Atopic Dermatitis is associated with environmental pollens, molds, house dust, and other common airborne substances. The first signs of atopic dermatitis usually are skin irritations in which mild cases may cause only slight itching during a short time of the year. Unfortunately, some cases progress to severe, often continuous scratching, licking, biting, and rubbing, which often lead to more complicated infections.
Food Allergies can show themselves as skin irritations but may also be expressed by vomiting and diarrhea. The clinical signs may be sudden in onset and are virtually indistinguishable from those seen in atopic dermatitis.
Flea Allergic Dermatitis is the most common allergy seen in dogs, and it is one of the itchiest diseases encountered. A majority of flea allergic dogs will also suffer from atopic dermatitis. An allergic flea dog can suffer from extreme discomfort associated with a single flea bite and can continue to cause itching from that one bite for up to three weeks. Itching, redness, small bumps, and self-induced trauma result.
Intradermal Allergy Test (Skin Test) and Serum Allergy Test (Blood Test) are the two ways a veterinary dermatologist would test your pet for atopy allergies. Although serum testing is more convenient than intradermal testing, intradermal testing is more accurate and has a higher success rate. When we perform an intradermal test, we test for over 70 individual allergens. It is the most precise method of testing for allergies. If the allergy test confirms your pet is suffering from allergies, the dermatologist would recommend starting your pet on Immunotherapy.

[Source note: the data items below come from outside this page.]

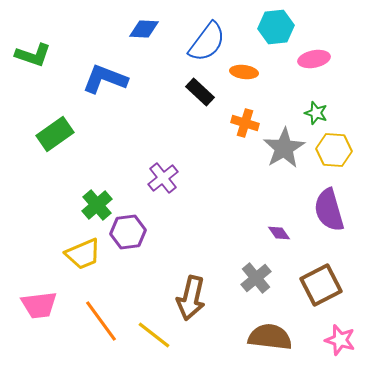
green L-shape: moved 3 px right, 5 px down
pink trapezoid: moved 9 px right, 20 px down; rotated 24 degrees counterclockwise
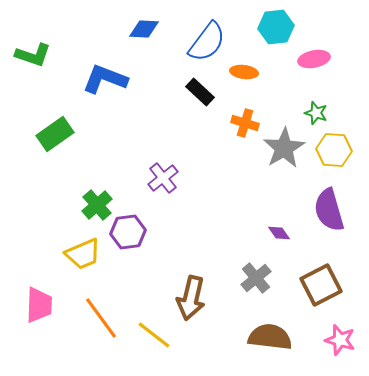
pink trapezoid: rotated 81 degrees counterclockwise
orange line: moved 3 px up
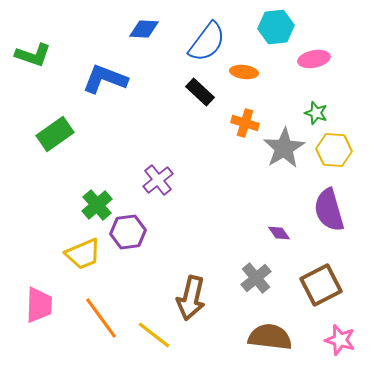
purple cross: moved 5 px left, 2 px down
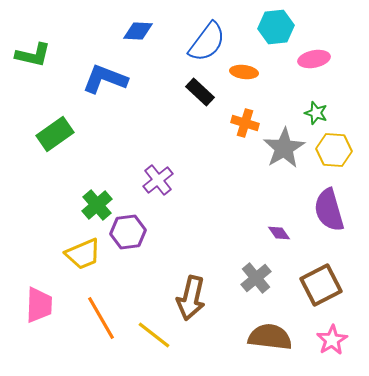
blue diamond: moved 6 px left, 2 px down
green L-shape: rotated 6 degrees counterclockwise
orange line: rotated 6 degrees clockwise
pink star: moved 8 px left; rotated 24 degrees clockwise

A hypoallergenic diet is a strict diet the dermatologist would recommend if a food allergy is suspected in your pet. Although food allergy is relatively a rare disease, your pet could become allergic to foods even after eating the same food for many years. A food allergy is generally caused by the protein source in foods such as beef, chicken, dairy, and corn pork products. Because an animal can only be allergic to a substance the animal has eaten in the past, the veterinary dermatologist would recommend a diet that consists of a substance the animal has not eaten before. A properly performed hypoallergenic dietary trial is the most appropriate test for diagnosing food allergy. Most veterinary dermatologists do not recommend blood tests or skin tests for the diagnosis of food allergy. Before initiating a hypoallergenic diet, a pet owner must understand that it is a true diagnostic test and should not be undertaken without conviction.